=== Required action ===
Reproduce all the lines below exactly and omit the images.

Data shown Block Start

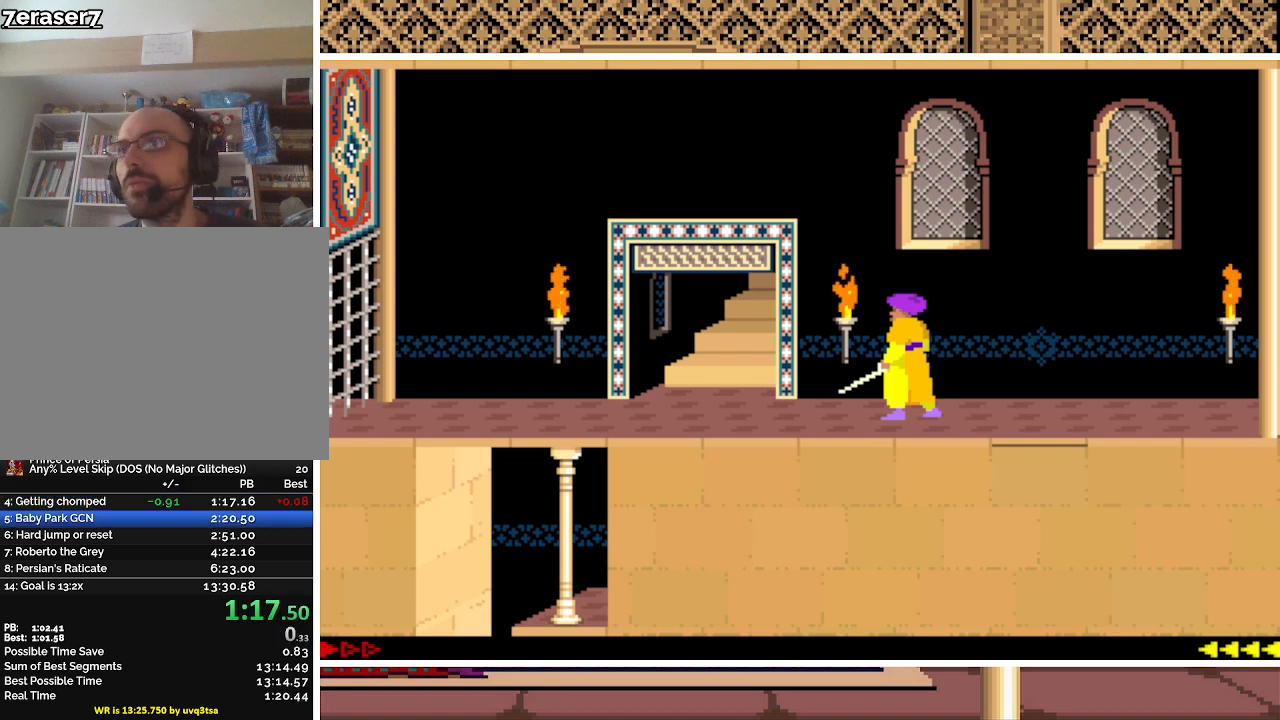
{"keys": [], "events": []}
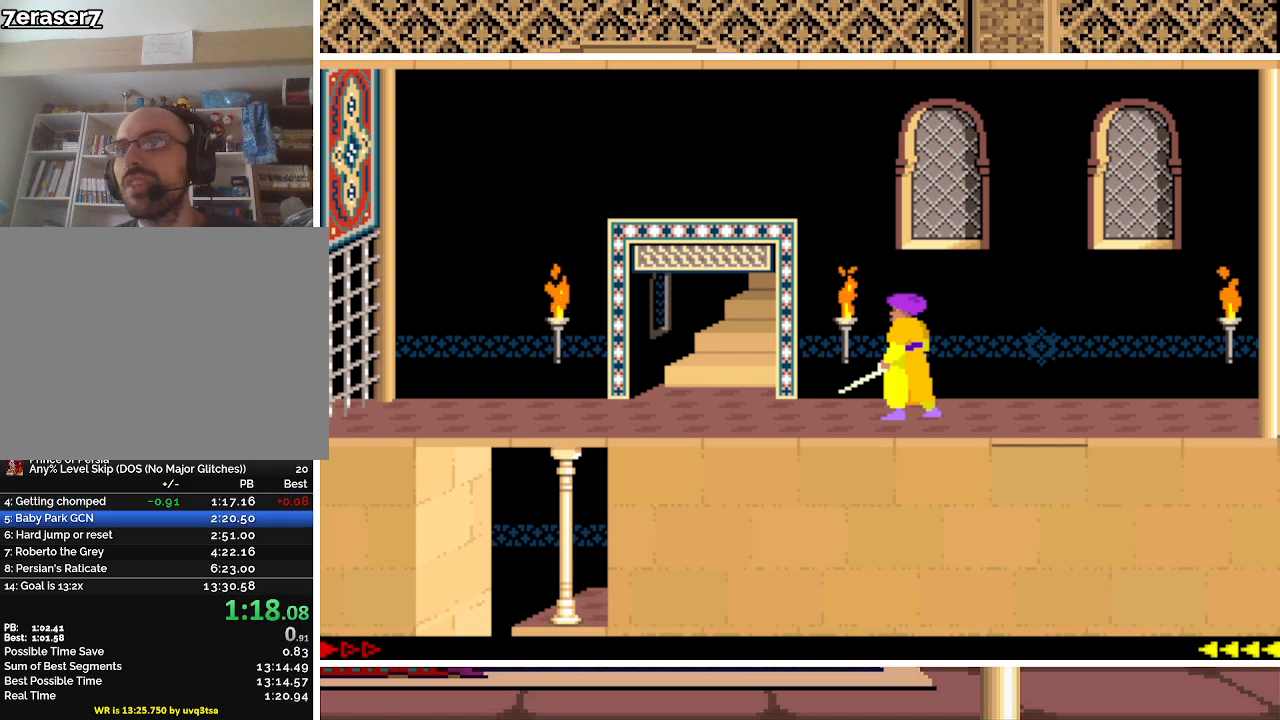
{"keys": [], "events": []}
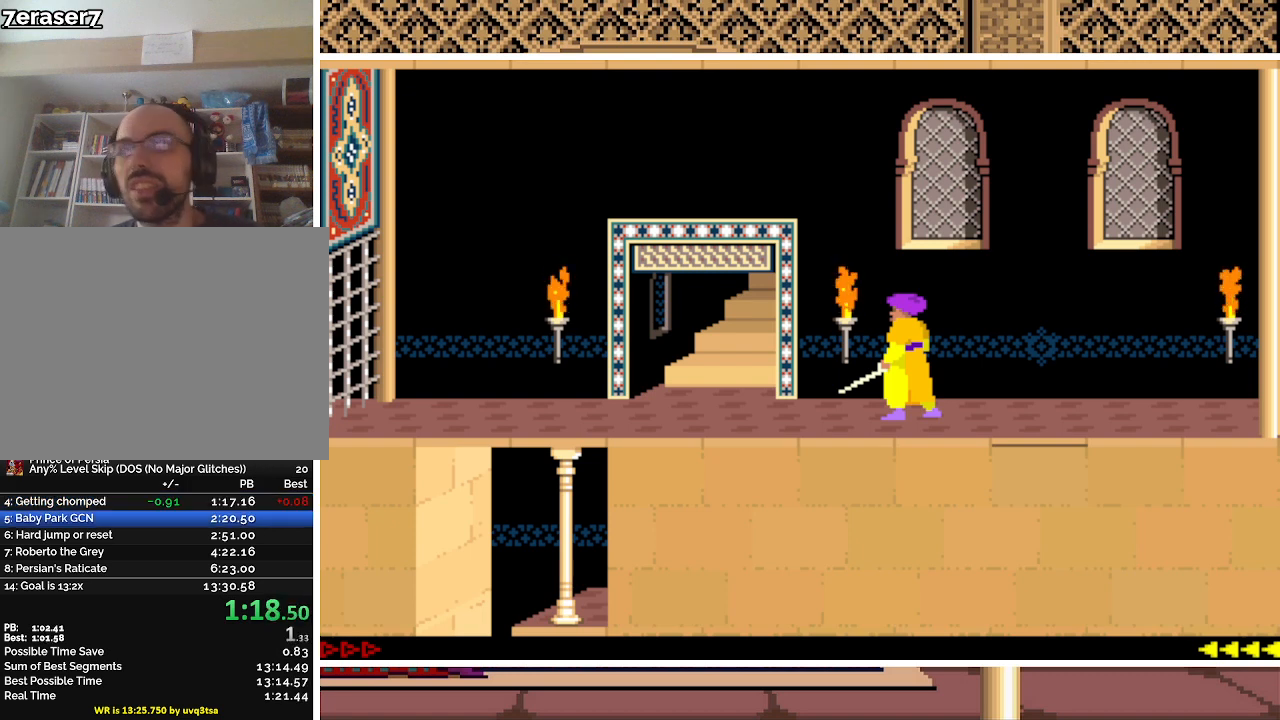
{"keys": [], "events": []}
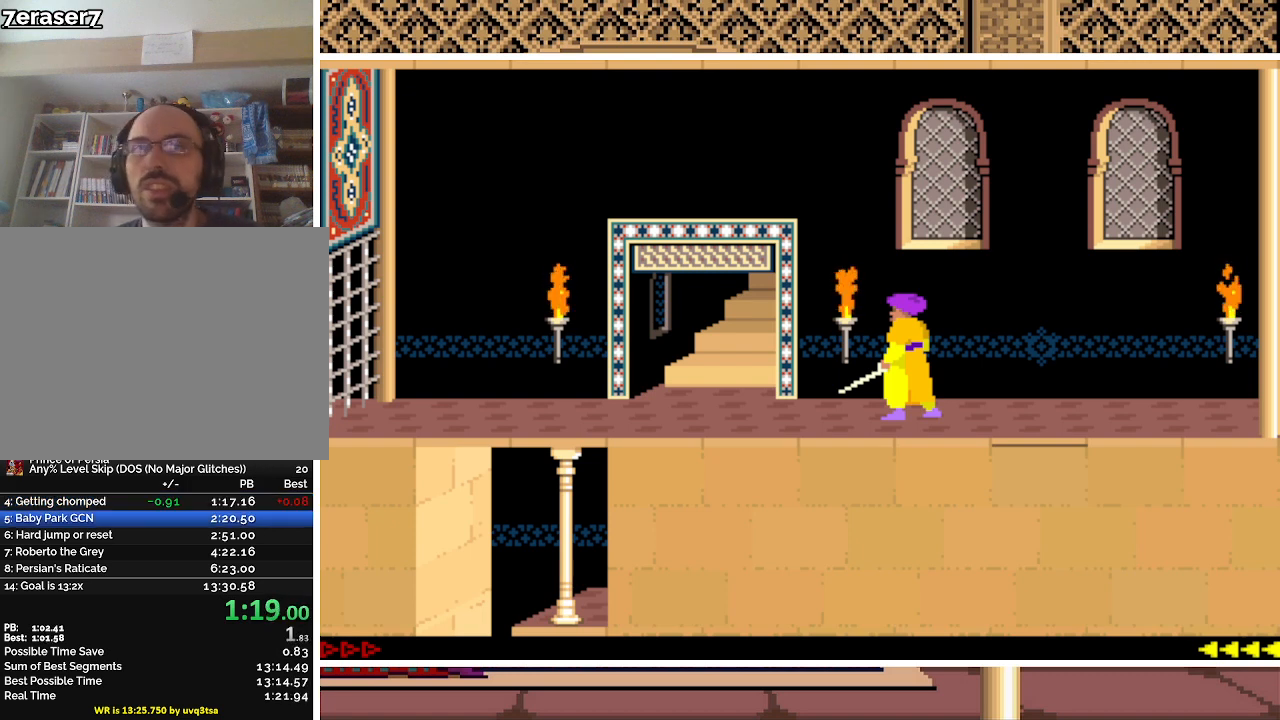
{"keys": ["left"], "events": [[300, "left", "down"]]}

Data shown Block End

=== Solution ===
{"keys": [], "events": []}
{"keys": [], "events": []}
{"keys": [], "events": []}
{"keys": ["left"], "events": [[300, "left", "down"]]}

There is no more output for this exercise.